Top Originator: Pam Miller does big business in Texas

Mortgage veteran Pam Miller closes around $100 million with a small team, and is focused on lead gen and builder business in the year ahead

Top Originator: Pam Miller does big business in Texas

Dallas originator Pam Miller has been walking long before others learned to crawl.

She manages a team in Frisco, Texas, and has built a solid reputation with builders in the area not only because of her process, but because of her partners.

“We have a very elite panel of new construction appraisers, which is really important to the builders,” Miller said. “We market a 10-day close, we can get an appraisal in a day and a one-day underwrite.

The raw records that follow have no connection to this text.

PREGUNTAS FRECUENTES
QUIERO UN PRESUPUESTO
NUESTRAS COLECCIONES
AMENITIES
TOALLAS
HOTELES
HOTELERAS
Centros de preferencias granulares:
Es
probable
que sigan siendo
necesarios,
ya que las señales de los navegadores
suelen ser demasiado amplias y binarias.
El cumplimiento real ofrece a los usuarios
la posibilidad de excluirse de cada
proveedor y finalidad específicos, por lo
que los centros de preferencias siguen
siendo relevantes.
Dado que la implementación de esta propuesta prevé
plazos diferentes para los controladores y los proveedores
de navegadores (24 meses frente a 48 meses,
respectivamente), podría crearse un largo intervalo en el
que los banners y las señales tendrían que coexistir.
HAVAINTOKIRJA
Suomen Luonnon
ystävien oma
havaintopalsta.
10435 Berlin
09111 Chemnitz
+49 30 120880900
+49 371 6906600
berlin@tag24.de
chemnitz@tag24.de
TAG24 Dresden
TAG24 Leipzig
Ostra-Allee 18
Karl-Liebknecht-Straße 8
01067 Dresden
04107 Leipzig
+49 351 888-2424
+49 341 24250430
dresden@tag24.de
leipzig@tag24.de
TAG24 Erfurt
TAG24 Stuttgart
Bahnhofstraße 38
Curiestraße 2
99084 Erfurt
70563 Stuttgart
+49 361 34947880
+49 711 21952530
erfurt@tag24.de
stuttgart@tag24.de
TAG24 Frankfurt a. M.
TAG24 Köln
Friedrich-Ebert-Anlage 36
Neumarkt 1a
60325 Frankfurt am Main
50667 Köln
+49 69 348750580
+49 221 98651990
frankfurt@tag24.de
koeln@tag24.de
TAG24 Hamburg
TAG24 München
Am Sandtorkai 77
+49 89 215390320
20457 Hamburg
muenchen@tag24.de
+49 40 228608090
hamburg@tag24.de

A lot of places talk about service, but we really just have everything set up in here where it just can move really smooth . . .  A lot of branches will use corporate closing and whatnot, but I don’t. We draw our own docs, we do our own wires, and we fund our own loans. We’re real on top of what we’re doing here.”

Miller has been involved in the housing industry for her entire adult life. She was a realtor in the 70s, but in the late 80s, she found the typical realtor hours of evenings and weekends to be a bit of a drag. A friend turned her on to the mortgage industry, where she began working with builders in the late 90s and has built upon that success ever since.

A producing branch manager, Miller skirts the line of being a small branch while still bringing in some big numbers. Her team has anywhere between four and six originators, as well as four processors/closing staff. Her husband co-manages the branch, and the plan is for him to do more marketing duties in the year ahead. She wants to hold on to their small branch status while boosting production, so she’s added a reverse mortgage specialist to the team in addition to building her realtor and builder base.

The truth is, even with continued outreach, top producers get into ruts from time to time.

“I’ve added a couple of more building opportunities, just trying to change it up some. We’ve been stuck,” Miller said, adding that she expects her 2019 production to end up somewhere around $109 million after hovering around $100 million for about four years. “We’re trying to get past it. Really, you just have to grow your branch. I’m producing branch manager, so I still do loans every day all day long.”

Despite her long-term partnerships and high volume today, Miller likes to reminisce about the good ol’ days where she and her processer would fly through 20 loans a month, just the two of them. Now, she says, it takes a lot longer to go through the process, and more people to get the job done. Because of that, she’s found working with Fairway to be a real asset.

“One thing that’s so great about Fairway is they have so many procedures in place; you have to really work at screwing up. I mean you have to really go out there big time to make an error. It’s just foolproof; that’s what’s really great about Fairway is all the compliance that’s put in place,” Miller said.

Compliance is one reason that Miller pulled their lead generation system, which employed a combination of robo-dialers, automatic texts, and email in order to work their database. They’ve been reworking it to keep in line with spam legislation, in addition to having discovered that parts of the campaign weren’t all that popular with their target audience. Still, she says, she recognizes the need for originators to fall somewhere in between automatic outreach and the old-fashioned method of staying in front of people (which she still employs).

“Lead gen is going to be the future, but you've got your traditional get-in-front-of-them, out-of-sight out-of-mind, gotta-stay-in-front-of-your-people, so-many-touches-a-week—those are proven techniques,” Miller said.

To that end, there’s no end in sight for the partner lunch meetings, lunch and learns, speaking engagements, happy hours, and event sponsorships. These do more than keep Miller’s team in front of their builder and realtor partners, but it also puts the builder and realtor partners in front of each other.

“It's still totally a relationship-driven business, and people have to trust you because if you don't get it worked out, they don't get paid. At the end of the day, they want that loan closed. You just have to be able to get out and be in front of people, build that layer of trust and get people to even try you. I just don't think that's ever going to change.”